You will own the reliability and automation of critical systems.
Responsibilities
Architect and manage CI/CD pipelines using GitHub Actions and AWS CodePipeline, automating global infrastructure via Terraform, CloudFormation, or CDK.
Drive cost-optimization, manage auto-scaling thresholds, and execute resilience testing to ensure system durability.
Respond as a primary on-call engineer using ITIL frameworks and ServiceNow; develop Root Cause Analysis (RCA) documentation.
Implement distributed tracing and optimize monitoring using Dynatrace and Kibana to build advanced dashboards.
Define and monitor Service Level Indicators (SLIs) and Objectives (SLOs) while managing error budgets.
Required Skills
4+ years of professional experience in SRE, DevOps, or Infrastructure roles.
Practical, hands-on experience with AWS and Azure platforms.
Mid-level proficiency in Python or similar scripting languages.
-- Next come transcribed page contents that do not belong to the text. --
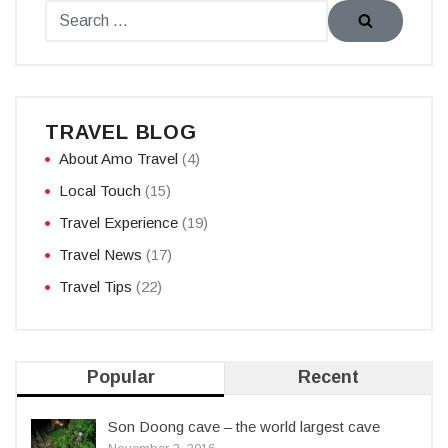
TRAVEL BLOG
About Amo Travel
(4)
Local Touch
(15)
Travel Experience
(19)
Travel News
(17)
Travel Tips
(22)
Popular
Recent
Son Doong cave – the world largest cave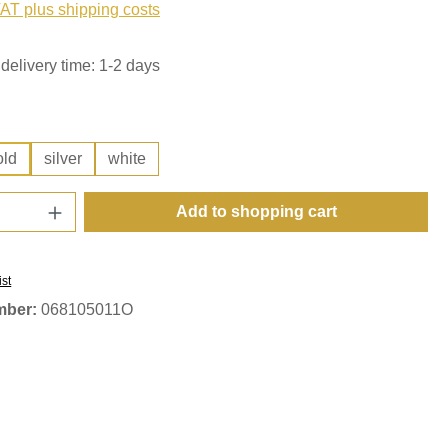
VAT plus shipping costs
delivery time: 1-2 days
old
silver
white
Quantity: Enter the desired amount or use t
Add to shopping cart
ist
mber:
068105011O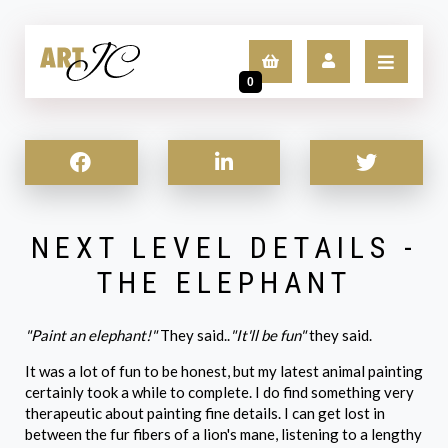
0
LOGIN
SIGN UP
NEXT LEVEL DETAILS -
THE ELEPHANT
"Paint an elephant!"
They said..
"It'll be fun"
they said.
It was a lot of fun to be honest, but my latest animal painting
certainly took a while to complete. I do find something very
therapeutic about painting fine details. I can get lost in
between the fur fibers of a lion's mane, listening to a lengthy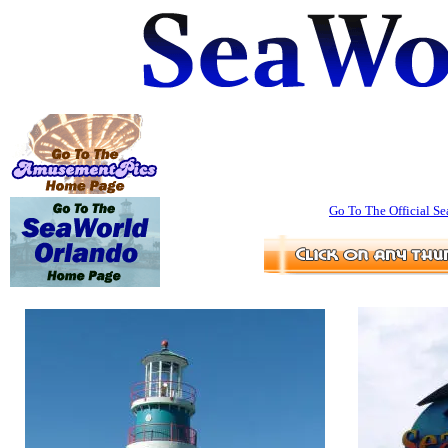
Go To The Official Se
Experience with configuration management tools like Ansible.
Solid understanding of Docker and orchestration via Kubernetes or ECS.
Strong knowledge of Linux systems, networking protocols, and Relational/NoSQL database architectures.
Experience implementing CI/CD Pipelines and working with GitHub Actions.
Familiarity with ServiceNow for incident management.